A quite light weight deep learning framework, on top of Theano, offering better balance between flexibility and abstraction
- Aiming to offer better balance between flexibility and abstraction.
- Easy to use and extend, support for any neural network structure.
- Loose coupling, each part of the framework can be modified independently.
- More like a handy library of deep learning modules. Common modules such as CNN, LSTM, GRU, Dense, and common optimization methods such as SGD, Adam, Adadelta, Rmsprop are ready out-of-the-box.
- Plug & play, operating directly on Theano tensors, no upper abstraction applied. Unlike previous frameworks like Keras, Lasagne, etc., Dandelion operates directly on tensors instead of layer abstractions, making it quite easy to plug in 3rd part defined deep learning modules (layer defined by Keras/Lasagne) or vice versa.

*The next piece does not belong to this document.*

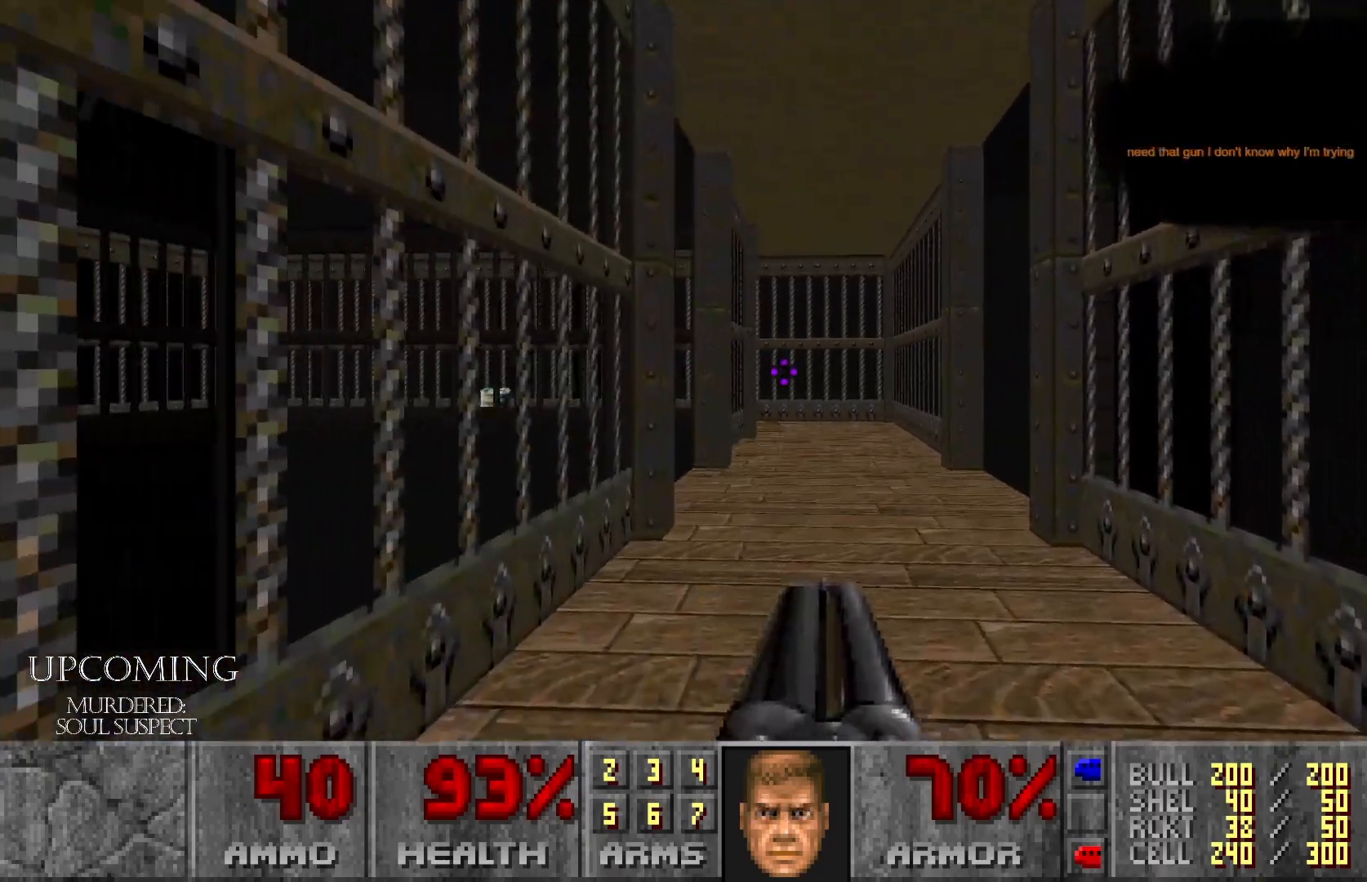
{"buttons": [], "left_stick": "up", "right_stick": "right", "events": [[217, "right_stick", "center"], [467, "right_stick", "right"]]}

- The reason is more about the lack of flexibility for existing DL frameworks, such as Keras, Lasagne, Blocks, etc.
- By “flexibility”, we means whether it is easy to modify or extend the framework.
- The famous DL framework Keras is designed to be beginner-friendly oriented, at the cost of being quite hard to modify.
- Compared to Keras, another less-famous framework Lasagne provides more flexibility. It’s easier to write your own layer by Lasagne for small neural network, however, for complex neural networks it still needs quite manual works because like other existing frameworks, Lasagne operates on abstracted ‘Layer’ class instead of raw tensor variables.